» **Liste des tâches**:
**1)** Pour chacune des affirmations suivantes, dites si elle concorde avec l'entretien sur le foncier forestier ci-dessous, par oui ou par non, et citez mot pour mot les termes décisifs. (a) Le statut du fermage existe en sylviculture. (b) Les débardeurs transportent les arbres abattus du lieu de coupe vers le lieu de dépôt. (c) Le foncier forestier est plus connu que le foncier agricole.
**2)** Dans l'entretien sur le foncier forestier ci-dessous, renommez « foncier forestier » en « patrimoine forestier » et recopiez le passage en commençant aux mots « Retrouvez cet entretien » et en vous arrêtant après « les différencie ? ».
**3)** D'après l'entretien sur le foncier forestier ci-dessous, qu'est-ce qui éloigne du terrain ?

» **Texte à lire**:
____

Retrouvez cet entretien dans notre hors-série « Ces terres qui se défendent », en librairie et sur notre boutique.
Le foncier forestier est une réalité bien moins connue que le foncier agricole. Qu’est-ce qui les différencie ?
Dans le monde agricole, les exploitants sont parfois propriétaires des terres, et quand ils ne le sont pas, ils bénéficient d’un bail rural qui leur donne une sécurité pour travailler sur le long terme. Mais ce statut du « fermage » n’existe pas en sylviculture, le code rural ne le prévoit pas. C’est une sorte de vide juridique. Dans les forêts publiques, le statut de fonctionnaire est menacé, et pour les autres, il n’y a pas de sécurité sur l’avenir de leur activité, ce qui déstabilise aussi l’avenir des forêts. Le respect de la forêt repose avant tout sur l’éthique, l’investissement personnel, la motivation des personnes. Mais la plupart des bûcherons et des débardeurs (ceux qui transportent les arbres abattus du lieu de coupe vers le lieu de dépôt, ndlr) n’ont d’autre choix que de passer d’une coupe à l’autre, sans possibilité d’attachement aux forêts dans lesquelles ils travaillent. Les observations et réflexions, les travaux sylvicoles, les contrats avec les scieurs, la faune et la chasse… c’est en général à un niveau supérieur que cela se passe, tandis que la numérisation croissante éloigne du terrain.
Comment sont nées vos premières réflexions sur la question du foncier forestier au sein du Réseau pour les alternatives forestières (RAF) ?

____

» **Données fournies**:

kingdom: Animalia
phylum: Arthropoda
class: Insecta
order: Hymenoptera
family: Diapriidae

____

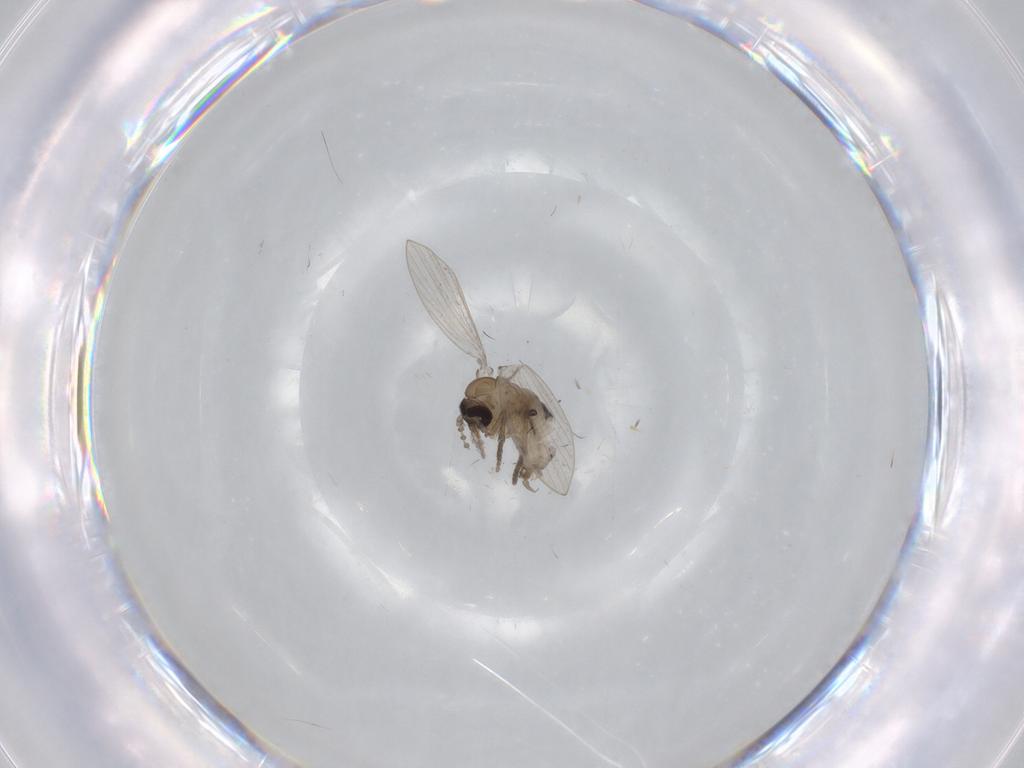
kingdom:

____

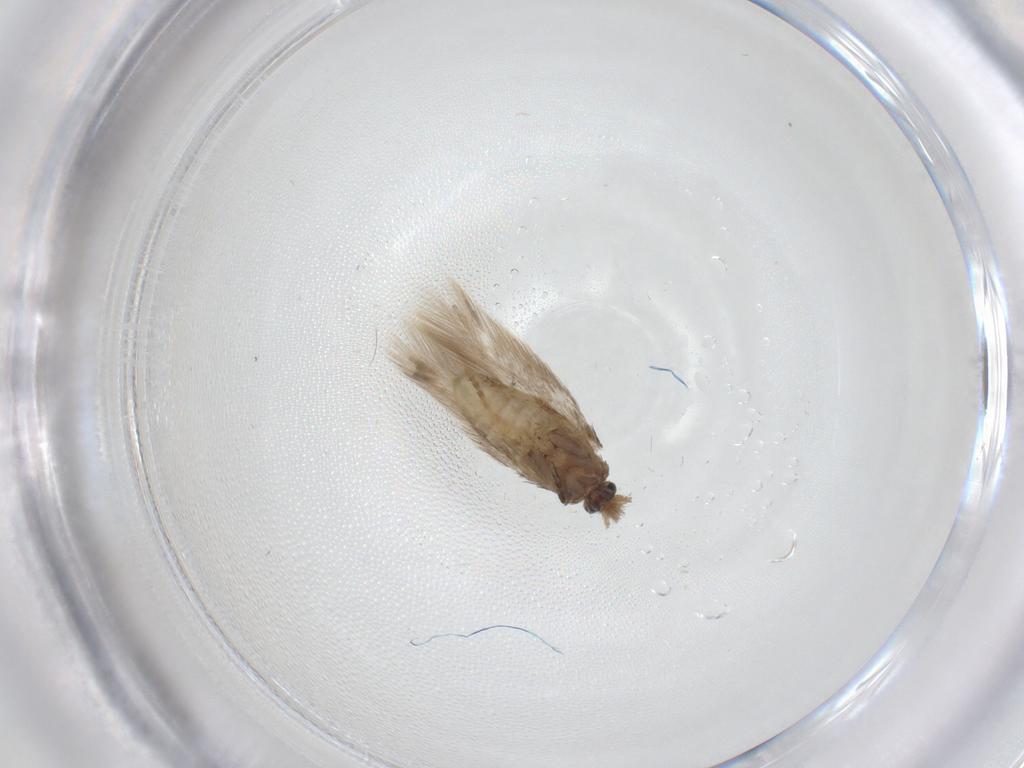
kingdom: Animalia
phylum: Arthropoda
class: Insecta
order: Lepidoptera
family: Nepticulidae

____

» **Réponses attendues**:
**1)**
(a) Non : « Mais ce statut du « fermage » n’existe pas en sylviculture, le code rural ne le prévoit pas. »
(b) Oui : « ceux qui transportent les arbres abattus du lieu de coupe vers le lieu de dépôt »
(c) Non : « Le foncier forestier est une réalité bien moins connue que le foncier agricole. »

**2)**
Retrouvez cet entretien dans notre hors-série « Ces terres qui se défendent », en librairie et sur notre boutique.
Le patrimoine forestier est une réalité bien moins connue que le foncier agricole. Qu’est-ce qui les différencie ?

**3)** La numérisation croissante.